Hungry Jacks has been accused of paying the lowest wages of all major fast food companies in Australia.

“The process was originally initiated because workers at Burger King in New Zealand were trying to push for workers rights, union representation and to keep what conditions and wages they have, and in fact get better ones,” Sydney activist Emma Bacon said.

“The company, instead of negotiating and talking, initiated a horrible attack against those workers.”

A spokesperson for Hungry Jacks said: “Hungry Jacks is aware of the demonstrations by an activist group not associated with or representative of Hungry Jack’s employees. Hungry Jacks has a proud record as a major employer of Australians for more than 40 years and complies with the National Fast Food Award 2010 and its transitional arrangements.

Hungry Jack’s encourages employees to direct any enquiries through official internal channels.”

Hundreds of protestors had their say at selected Hungry Jacks stores across the country in a nationwide protest.

“Workers have complained, saying that we don’t have proper fire exits [and] we don’t have proper OH&S,” Ms Bacon said. “People are concerned that when they work in those sort of conditions without proper training and when there’s no proper fire exits, then that can be incredibly dangerous.”

The Industrial Workers of the World (IWW) was also present at the protests.

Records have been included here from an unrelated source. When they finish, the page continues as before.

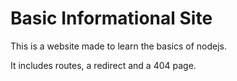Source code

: # Basic Informational Site

This is a website made to learn the basics of nodejs.

It includes routes, a redirect and a 404 page.
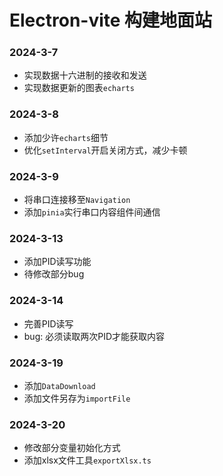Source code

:# Electron-vite 构建地面站

### 2024-3-7
- 实现数据十六进制的接收和发送
- 实现数据更新的图表`echarts`

### 2024-3-8
- 添加少许`echarts`细节
- 优化`setInterval`开启关闭方式，减少卡顿

### 2024-3-9
- 将串口连接移至`Navigation`
- 添加`pinia`实行串口内容组件间通信

### 2024-3-13
- 添加PID读写功能
- 待修改部分bug

### 2024-3-14
- 完善PID读写
- bug: 必须读取两次PID才能获取内容

### 2024-3-19
- 添加`DataDownload`
- 添加文件另存为`importFile`

### 2024-3-20
- 修改部分变量初始化方式
- 添加xlsx文件工具`exportXlsx.ts`
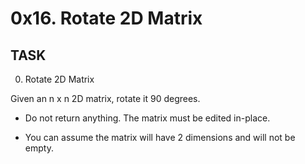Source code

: # 0x16. Rotate 2D Matrix


## TASK

0. Rotate 2D Matrix

Given an n x n 2D matrix, rotate it 90 degrees.

- Do not return anything. The matrix must be edited in-place.

- You can assume the matrix will have 2 dimensions and will not be empty.

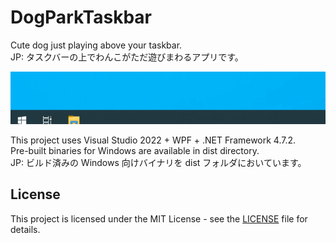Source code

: # DogParkTaskbar

Cute dog just playing above your taskbar.  
JP: タスクバーの上でわんこがただ遊びまわるアプリです。

![Overview](doc/DogParkTaskbar.gif)

This project uses Visual Studio 2022 + WPF + .NET Framework 4.7.2.  
Pre-built binaries for Windows are available in dist directory.  
JP: ビルド済みの Windows 向けバイナリを dist フォルダにおいています。

## License

This project is licensed under the MIT License - see the [LICENSE](LICENSE) file for details.

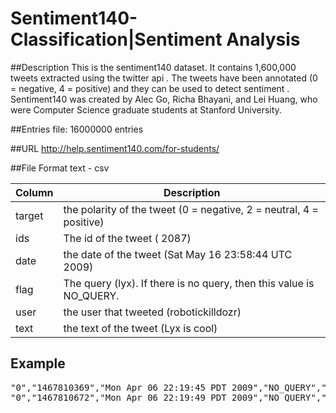 # Sentiment140- Classification|Sentiment Analysis
##Description
This is the sentiment140 dataset. It contains 1,600,000 tweets extracted using the twitter api . The tweets have been annotated (0 = negative, 4 = positive) and they can be used to detect sentiment .
Sentiment140 was created by Alec Go, Richa Bhayani, and Lei Huang, who were Computer Science graduate students at Stanford University.

##Entries
file: 16000000 entries

##URL
http://help.sentiment140.com/for-students/

##File Format
text - csv

| Column | Description        |
| ----- | ------------------ |
|target| the polarity of the tweet (0 = negative, 2 = neutral, 4 = positive)|
|ids|The id of the tweet ( 2087)|
|date|the date of the tweet (Sat May 16 23:58:44 UTC 2009)|
|flag|The query (lyx). If there is no query, then this value is NO_QUERY.|
|user| the user that tweeted (robotickilldozr)|
|text| the text of the tweet (Lyx is cool)|


## Example
<pre>
"0","1467810369","Mon Apr 06 22:19:45 PDT 2009","NO_QUERY","_TheSpecialOne_","@switchfoot http://twitpic.com/2y1zl - Awww, that's a bummer.  You shoulda got David Carr of Third Day to do it. ;D"
"0","1467810672","Mon Apr 06 22:19:49 PDT 2009","NO_QUERY","scotthamilton","is upset that he can't update his Facebook by texting it... and might cry as a result  School today also. Blah!"
</pre>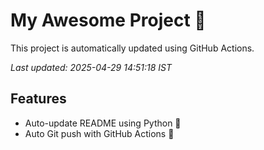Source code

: # My Awesome Project 🚀

This project is automatically updated using GitHub Actions.

_Last updated: 2025-04-29 14:51:18 IST_

## Features
- Auto-update README using Python 🐍
- Auto Git push with GitHub Actions 🤖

The IWW, a member run union for workers, pillors for better employee conditions in the workplace.

IWW Union member Rohan Best said: “It’s a solidarity action with our comrads in New Zealand, there are union busting techniques and unsafe practices that have been happening.

“Workers have been fired and intimidated, an injury to one is an injury to all. When one worker is under attack, all workers in solidarity should support those workers – that’s why we’re here protesting.”